Par doux temps, on assiste souvent à la formation de glaçons.
Et, éventuellement, ces glaçons et ces amas de glace, qui peuvent être
relativement costauds, finissent par tomber sur la voie publique. Ce dispositif (un arrêt-glace) est absolument contre-productif et même
dangereux dans la mesure où il provoque et amplifie ce que l’on désire éviter.
Il suffit d’observer quelque peu en hiver l’allure de certains toits
dans le quartier pour s’en rendre compte. Solutions proposées
: (1)
Revenir à l’ancienne pratique qui voulait que la Ville émette des
avertissements et des contraventions obligeant ainsi les propriétaires à
s’occuper du déneigement correct de leur toit. (2)
Inciter les propriétaires à utiliser des balises de prévention,
lorsque nécessaire en attendant le déneigement du toit. (3)
Fournir aux propriétaires concernés un service d’aide technique en ce
qui concerne les meilleures façons de procéder à l’isolation des
greniers, à la ventilation des toits et à la réfection de leur
revêtement. Idéalement, la Ville
pourrait même suggérer des entrepreneurs compétents. (4)
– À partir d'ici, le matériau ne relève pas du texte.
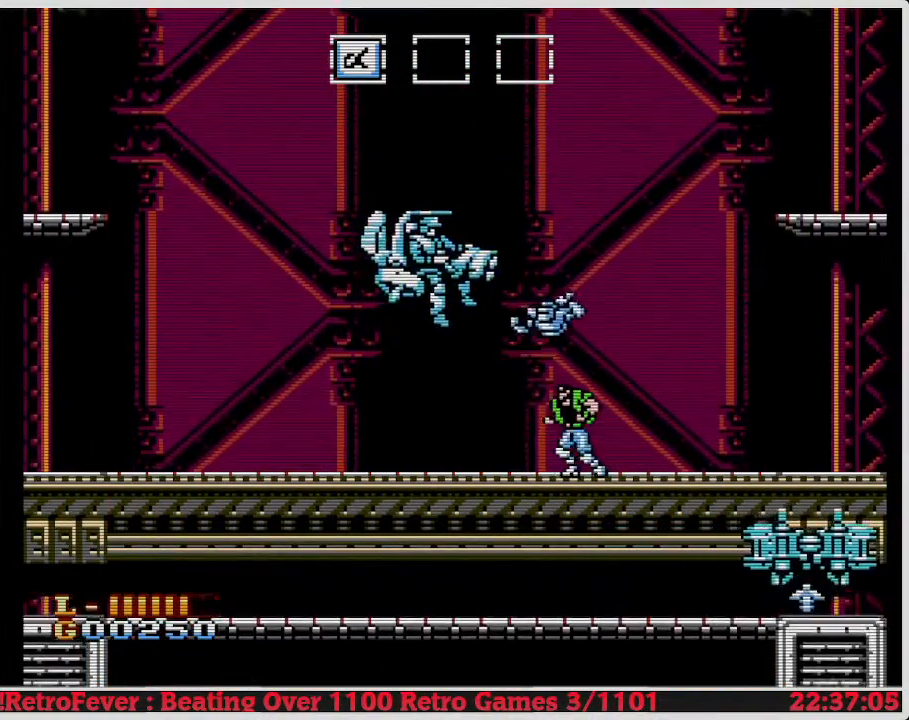
{"buttons": [], "events": [[133, "B", "down"], [133, "DPAD_LEFT", "up"], [267, "B", "up"], [333, "B", "down"], [433, "B", "up"]]}
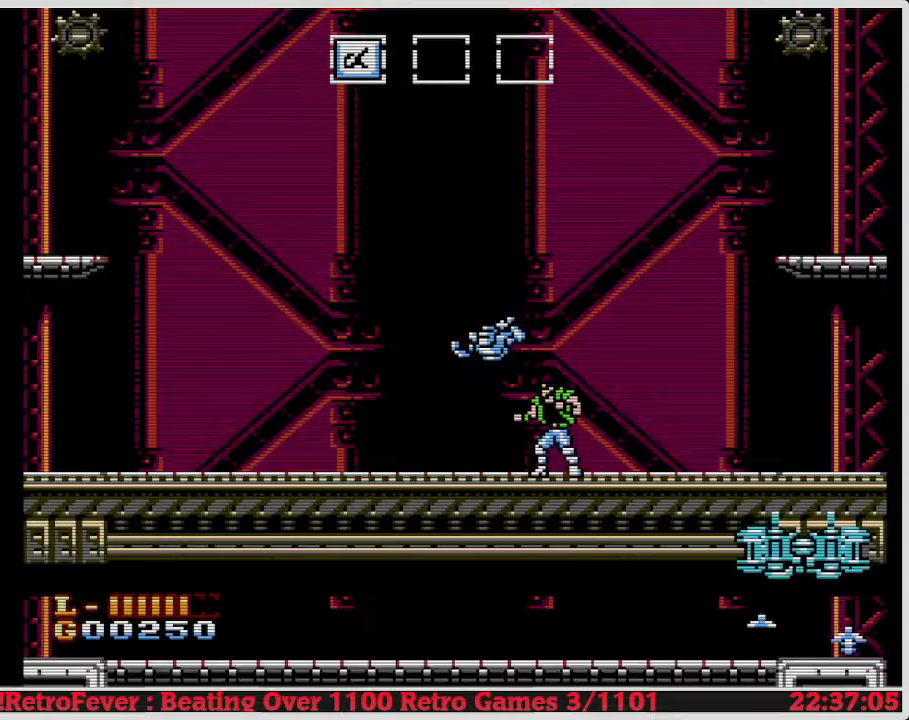
{"buttons": [], "events": [[50, "B", "down"], [150, "B", "up"], [217, "B", "down"], [333, "B", "up"], [383, "B", "down"], [500, "B", "up"]]}
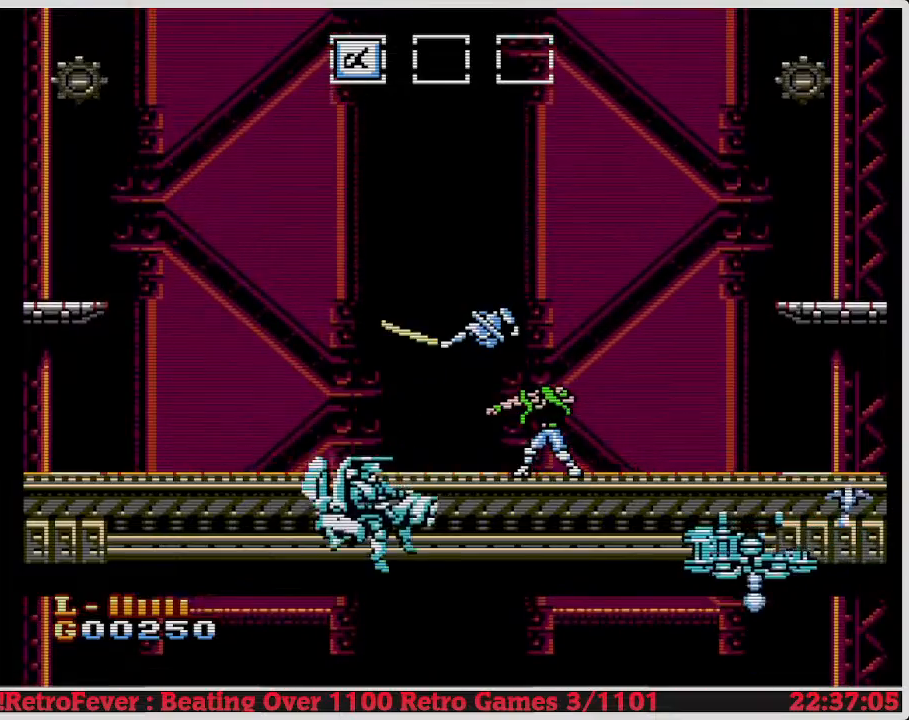
{"buttons": ["DPAD_LEFT"], "events": [[17, "DPAD_DOWN", "down"], [167, "B", "down"], [217, "B", "up"], [267, "DPAD_DOWN", "up"], [400, "DPAD_LEFT", "down"]]}
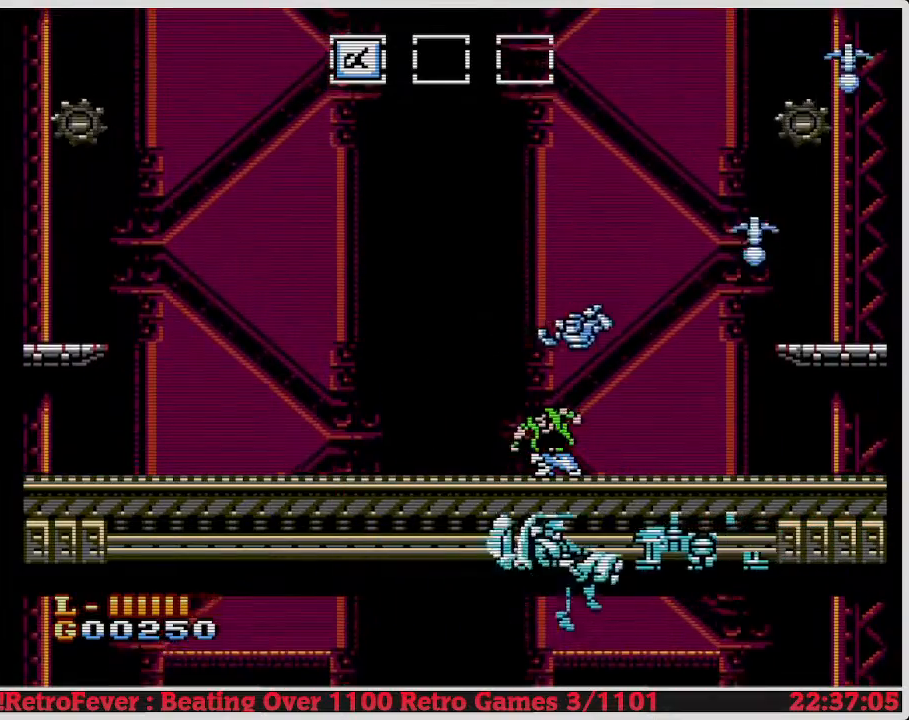
{"buttons": [], "events": [[300, "DPAD_LEFT", "up"]]}
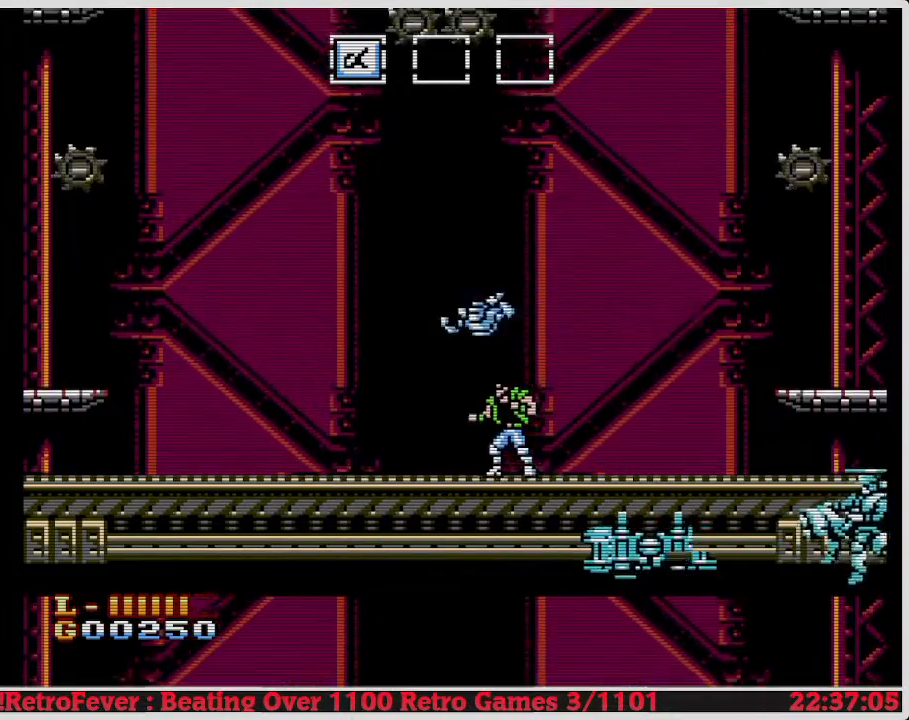
{"buttons": ["DPAD_LEFT"], "events": [[17, "DPAD_RIGHT", "down"], [183, "DPAD_RIGHT", "up"], [250, "DPAD_LEFT", "down"]]}
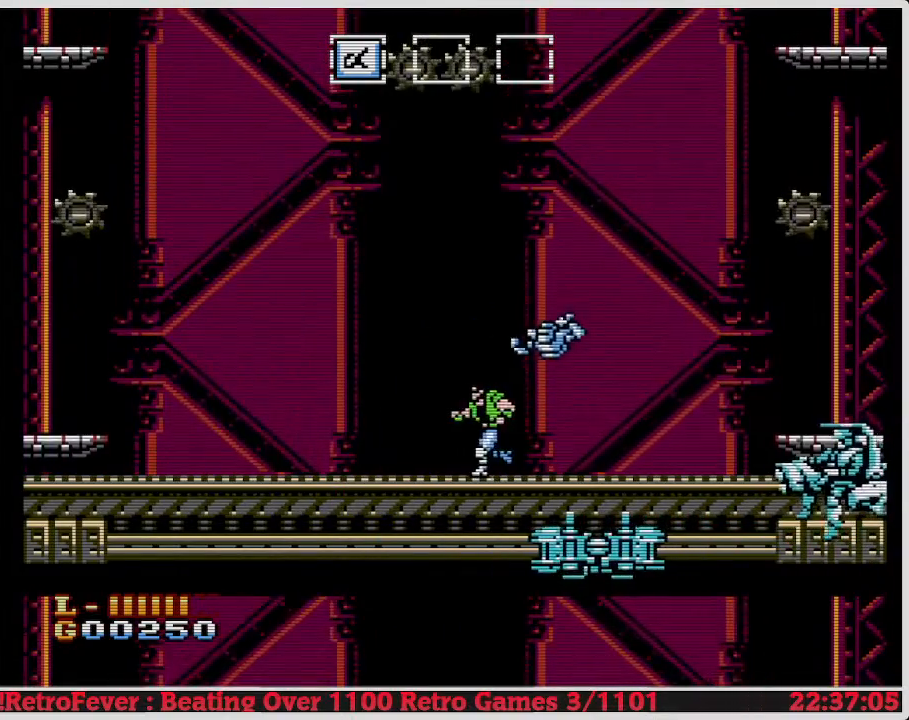
{"buttons": ["DPAD_RIGHT"], "events": [[333, "DPAD_LEFT", "up"], [367, "DPAD_RIGHT", "down"]]}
À même le Programme Maître
d’oeuvre, offrir une aide financière appropriée pour ces travaux
d’isolation, de ventilation et de réfection, même
s’il s’agit de travaux effectués à l’intérieur d’un bâtiment
-- ce que ne permettent pas actuellement les paramètres du programme. MM-00-03 Malgré le printemps venu, un petit
mot pour les amateurs de «clôtures à neige» sur les toits... Ceux que ce sujet agace -- car il y en a -- devrait le considérer
comme s’il s’agissait de la «caricature» que l’on trouve dans la page éditoriale
des journaux sérieux... Ces
signataires représentent certainement une bonne portion des propriétaires intéressés. Notre requête conjointe a obtenu la signature de trente propriétaires
! Personne n’est déçu, car nous n’avions pas fixé
d’objectifs à cet égard. Dans les prochains jours, la requête sera évidemment transmise à
l’administration municipale. On rendra aussi toute l’affaire publique, en
espérant obtenir une couverture raisonnable par les média. On espère aussi obtenir, comme on le suggère dans notre lettre de
transmission à M. L’allier, une rencontre avec lui ou avec toute personne
qu’il pourra désigner à cet effet, pour plaider notre cause une dernière
fois. Pour ceux que la question intéresse, soulignons que, malgré nos
efforts, nous n’avons trouvé qu’un seul entrepreneur dans toute la région
de Québec qui accepterait, semble-t-il, de donner des garanties contre les
infiltrations d’eau en installant un «arrêt-glace» ; mais à la condition
de procéder à la réfection complète du revêtement et en ajoutant une
pellicule imperméable sur toute la surface du toit.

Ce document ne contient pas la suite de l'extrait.